В январе 1931 года я выступил на семинаре в институте имени К. А. Тимирязева с докладом на тему "Проблемы гена". Возможно, это было последней каплей, которая переполнила чашу чувств А. С. Серебровского. Я очень резко выступил против его подходов к проблеме гена. Он все еще настаивал на теории присутствия-отсутствия. Между тем открытые принципы делимости гена указывали, что ген - это вещественный элемент хромосомы, сложный по природе и способный бесконечно изменяться как в качественном, так и в количественном отношении.

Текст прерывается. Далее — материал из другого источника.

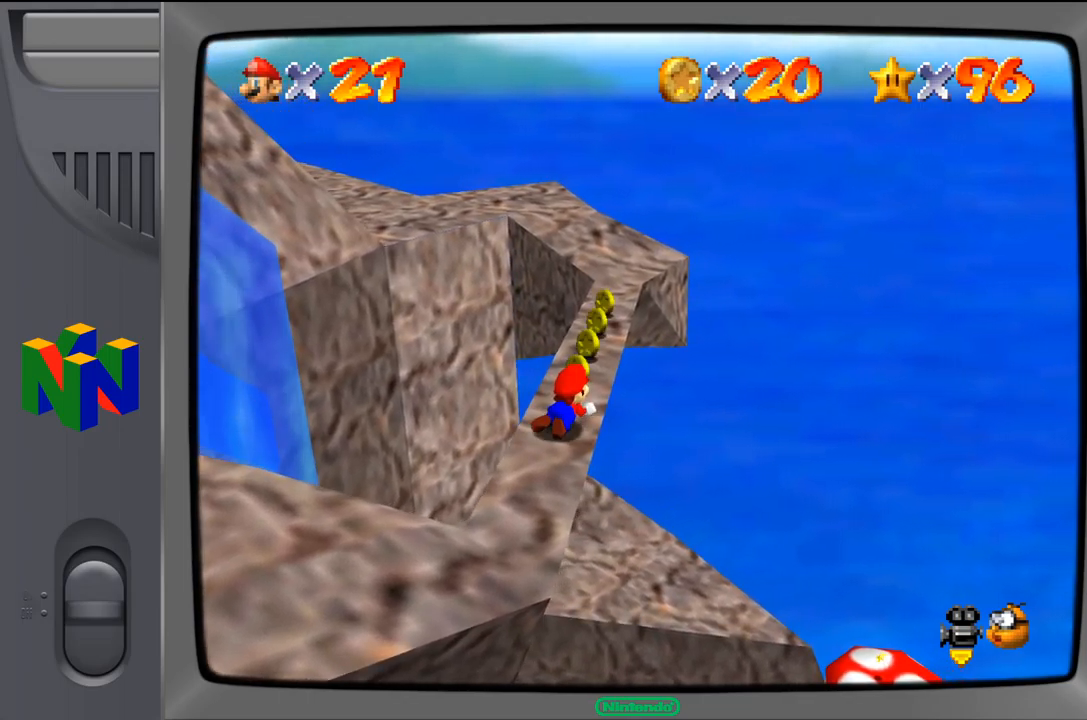
{"buttons": ["Z"], "left_stick": "up", "events": [[184, "left_stick", "up"]]}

В докладе ребром был поставлен вопрос о том, как далее у нас в лаборатории будет развиваться эта проблема: по пути лжедиалектики, то есть по старому, на основе идей теории присутствия-отсутствия, или на основе реальных и научных исследований? Была высказана тревога о будущем лаборатории генетики института имени К. А. Тимирязева. Приведу несколько положений из моего доклада:
"Методологически грубо ошибочное представление о сводимости всего многообразия мутационного процесса к явлениям присутствия или отсутствия участка хромосомы привело А. С. Серебровского к упрощенной, грубо механической и неправильной постановке основных проблем в области вопроса о гене. Эта теория пока не сказалась на конкретном направлении и ходе работ генетической лаборатории Тимирязевского института, поскольку фактически ее придерживается один А. С. Серебровский. Однако в случае принятия ее как руководства к действию, по моему глубокому убеждению, эта теория сыграет роковую роль. Не спасут эту теорию и попытки осмысливания ее в свете категорий диалектического материализма. Блестящее оружие, коим является диалектический материализм, способно к действию только в условиях наполнения его живым, научно полноценным материалом. Использование диалектики для того, чтобы поддержать теорию присутствия-отсутствия послужило, вопреки субъективным желаниям А. С. Серебровского, лишь ширмой, внешним нарядом, под которым попыталась скрыться антидиалектическая, грубо механическая, однобокая теория о присутствии-отсутствии. И диалектика, превращенная в привесок, играющая роль служанки у механической теории присутствия-отсутствия, конечно, не способна ни в какой мере к роли орудия исследования".